-- Written task A --
In the rows, take the part that opens with the line containing "27. 7. 2026" and closes with the line containing "redigitalizaci DCI", and write those lines out again, substituting "ZPRÁVY" for "NOVINKY" and leaving everything else unchanged.
*** Supplied passage Section Begins ***
Precise PI speed control of permanent magnet synchronous motor with a simple learning feedforward compensation

Abstract

This paper develops a precise proportional–integral (PI) type control system for repeatable tracking control of a permanent magnet synchronous motor (PMSM) under motor parameter and load torque variations. By adding a very simple learning feedforward term, a conventional PI control system can be enforced to have a perfect tracking performance under model parameter and load torque variations. The convergence and stability of the closed-loop control system response are analytically shown. Finally, the simulation and experimental results are given to verify the effectiveness of the proposed PI-type learning control law under the uncertainties such as motor parameter and load torque variations using a prototype PMSM drive system.

1 Introduction

A permanent magnet synchronous motor (PMSM) is popular for some advantages over others such as low noise, low inertia, high efficiency, robustness, and low maintenance cost. Conventional proportional–integral (PI) and proportional–integral–derivative (PID) control methods usually work well under some operation point [1]. However, due to motor parameter variations and external disturbances, the conventional control methods cannot achieve the fast and precise speed response, quick recovery of speed from disturbances, parameter insensitivity, and robustness in the variable speed domain. To overcome these problems, many researchers have proposed various advanced control design methods, e.g., model predictive control [2–4], sliding mode control [5, 6], internal model control [7], adaptive control [8, 9], nonlinear feedback linearization control [10], nonlinear optimal control [11, 12], fuzzy control [13–16], and neural network control [17]. Recently, several researchers have introduced disturbance observers to compute load torque compensating terms. These terms have been incorporated into conventional PI/PID controllers to perform rejection of load torque disturbances [18, 19]. However, all the PI/PID methods and most of the previous advanced controllers can assure perfect tracking performance only under the restrictive assumption that the PMSM parameters are accurately available.
*** Supplied passage Section Ends ***
*** Exercise inputs Section Begins ***
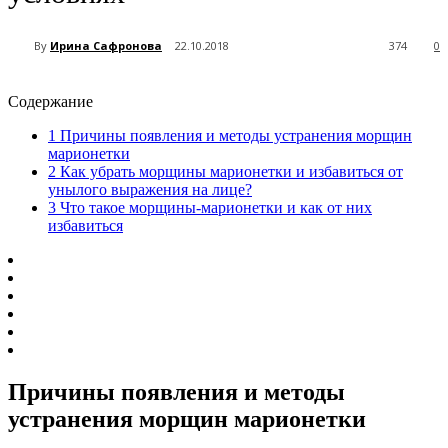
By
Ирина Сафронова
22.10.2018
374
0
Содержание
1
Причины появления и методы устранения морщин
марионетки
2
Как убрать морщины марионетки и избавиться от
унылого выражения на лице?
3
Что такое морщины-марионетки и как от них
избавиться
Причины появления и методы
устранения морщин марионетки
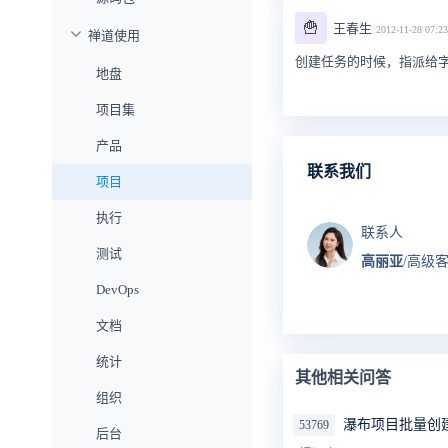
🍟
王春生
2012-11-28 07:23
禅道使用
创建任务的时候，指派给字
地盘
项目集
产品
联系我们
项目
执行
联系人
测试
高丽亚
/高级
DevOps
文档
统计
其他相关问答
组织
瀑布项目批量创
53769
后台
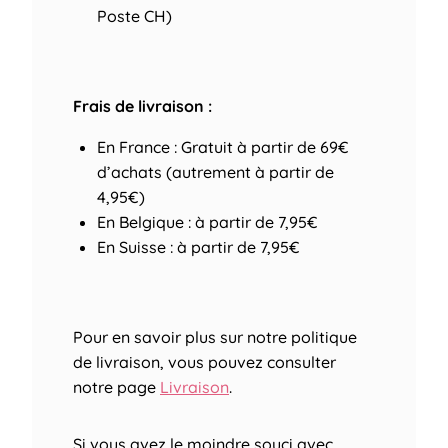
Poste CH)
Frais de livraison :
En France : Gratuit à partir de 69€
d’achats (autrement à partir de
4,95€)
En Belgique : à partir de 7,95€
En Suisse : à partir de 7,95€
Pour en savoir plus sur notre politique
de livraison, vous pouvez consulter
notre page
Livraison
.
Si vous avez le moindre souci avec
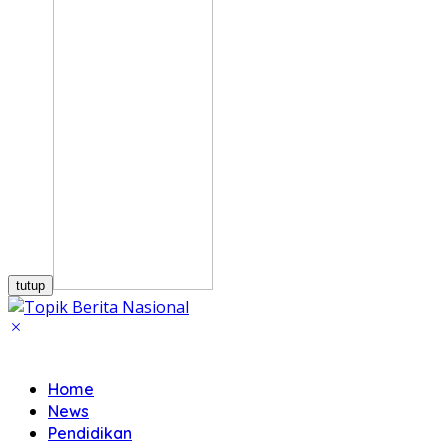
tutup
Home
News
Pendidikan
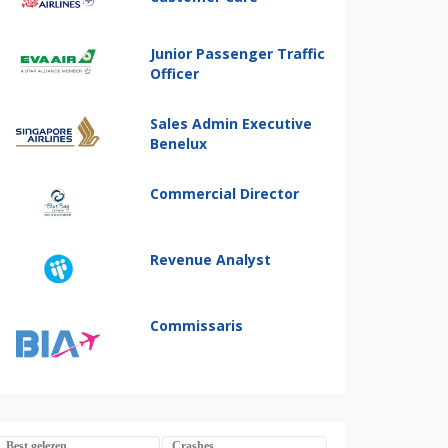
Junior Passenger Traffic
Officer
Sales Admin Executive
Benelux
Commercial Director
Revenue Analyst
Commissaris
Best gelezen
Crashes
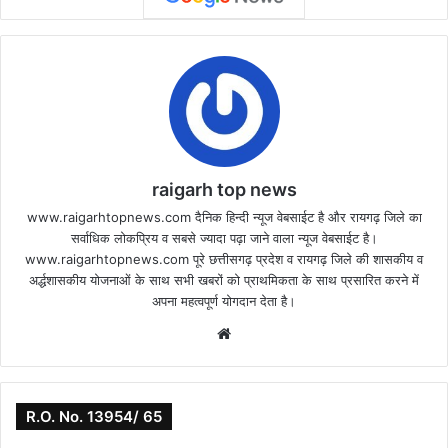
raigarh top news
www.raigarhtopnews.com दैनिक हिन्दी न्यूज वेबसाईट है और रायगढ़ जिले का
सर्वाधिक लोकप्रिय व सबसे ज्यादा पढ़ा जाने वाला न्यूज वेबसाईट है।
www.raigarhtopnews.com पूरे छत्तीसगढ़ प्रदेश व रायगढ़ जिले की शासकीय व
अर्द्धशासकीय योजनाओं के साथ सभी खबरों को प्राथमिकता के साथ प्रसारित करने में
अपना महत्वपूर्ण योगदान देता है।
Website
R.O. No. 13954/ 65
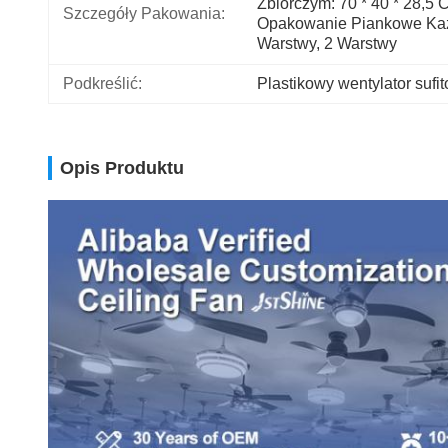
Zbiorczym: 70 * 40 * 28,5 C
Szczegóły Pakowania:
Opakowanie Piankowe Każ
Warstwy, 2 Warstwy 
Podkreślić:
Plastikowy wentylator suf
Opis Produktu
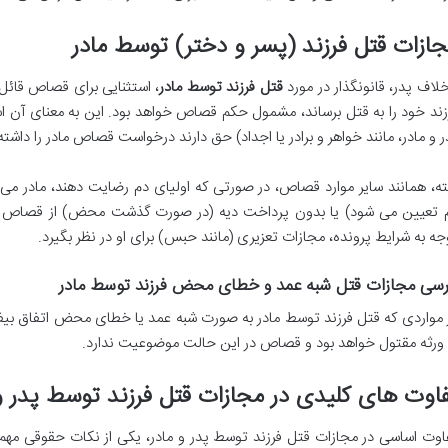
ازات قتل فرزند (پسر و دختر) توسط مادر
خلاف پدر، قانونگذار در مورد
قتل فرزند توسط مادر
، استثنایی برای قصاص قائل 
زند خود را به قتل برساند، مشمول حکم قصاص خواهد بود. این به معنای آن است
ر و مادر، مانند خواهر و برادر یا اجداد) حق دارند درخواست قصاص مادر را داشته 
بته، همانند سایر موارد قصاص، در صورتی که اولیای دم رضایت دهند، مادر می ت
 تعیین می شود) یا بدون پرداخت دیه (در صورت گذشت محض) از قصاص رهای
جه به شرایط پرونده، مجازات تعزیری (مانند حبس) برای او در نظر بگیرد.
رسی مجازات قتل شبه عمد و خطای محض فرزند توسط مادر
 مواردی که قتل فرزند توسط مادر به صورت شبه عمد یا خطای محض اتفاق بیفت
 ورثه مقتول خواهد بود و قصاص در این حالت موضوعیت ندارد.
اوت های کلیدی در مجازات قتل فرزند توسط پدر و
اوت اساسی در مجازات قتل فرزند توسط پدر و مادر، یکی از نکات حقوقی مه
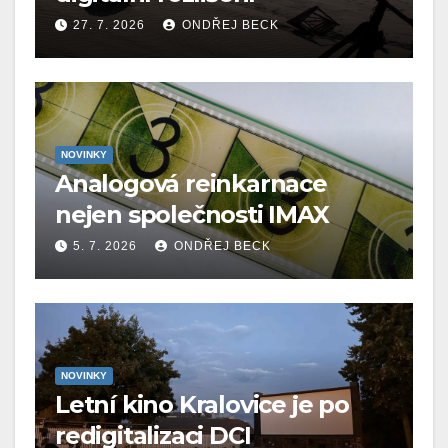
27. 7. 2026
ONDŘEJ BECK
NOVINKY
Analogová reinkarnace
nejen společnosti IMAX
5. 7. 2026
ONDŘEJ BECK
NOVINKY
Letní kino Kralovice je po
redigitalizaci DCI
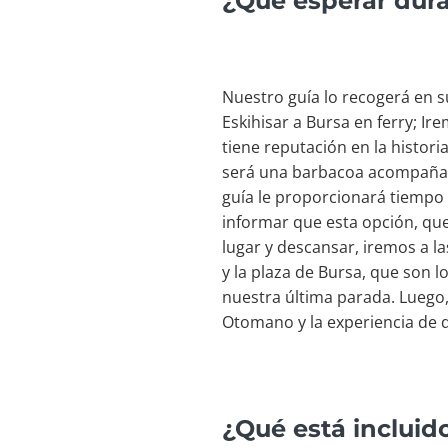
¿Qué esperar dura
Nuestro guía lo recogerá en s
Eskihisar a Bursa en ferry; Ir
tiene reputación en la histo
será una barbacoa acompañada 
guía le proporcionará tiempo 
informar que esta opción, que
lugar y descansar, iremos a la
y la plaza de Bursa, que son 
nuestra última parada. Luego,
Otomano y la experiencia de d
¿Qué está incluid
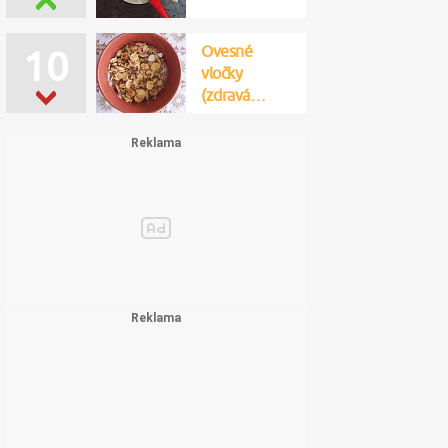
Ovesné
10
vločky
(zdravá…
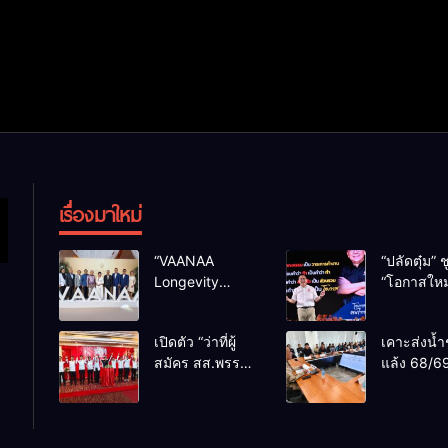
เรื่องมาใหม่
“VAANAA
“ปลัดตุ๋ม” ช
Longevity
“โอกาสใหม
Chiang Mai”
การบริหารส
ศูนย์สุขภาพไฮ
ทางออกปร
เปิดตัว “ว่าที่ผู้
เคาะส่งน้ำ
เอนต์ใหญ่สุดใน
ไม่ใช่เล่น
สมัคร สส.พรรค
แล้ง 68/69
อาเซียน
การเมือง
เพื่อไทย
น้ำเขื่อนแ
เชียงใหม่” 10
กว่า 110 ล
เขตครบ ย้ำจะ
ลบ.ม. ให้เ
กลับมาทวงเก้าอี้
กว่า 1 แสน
*** Exercise inputs Section Ends ***
-- Written task B --
Return, word for word, the part of the passage on motor speed control that opens with the words "Precise PI speed" and closes with "PMSM drive system.".

-- Your solution A --
27. 7. 2026
ONDŘEJ BECK
ZPRÁVY
Analogová reinkarnace
nejen společnosti IMAX
5. 7. 2026
ONDŘEJ BECK
ZPRÁVY
Letní kino Kralovice je po
redigitalizaci DCI

-- Your solution B --
Precise PI speed control of permanent magnet synchronous motor with a simple learning feedforward compensation

Abstract

This paper develops a precise proportional–integral (PI) type control system for repeatable tracking control of a permanent magnet synchronous motor (PMSM) under motor parameter and load torque variations. By adding a very simple learning feedforward term, a conventional PI control system can be enforced to have a perfect tracking performance under model parameter and load torque variations. The convergence and stability of the closed-loop control system response are analytically shown. Finally, the simulation and experimental results are given to verify the effectiveness of the proposed PI-type learning control law under the uncertainties such as motor parameter and load torque variations using a prototype PMSM drive system.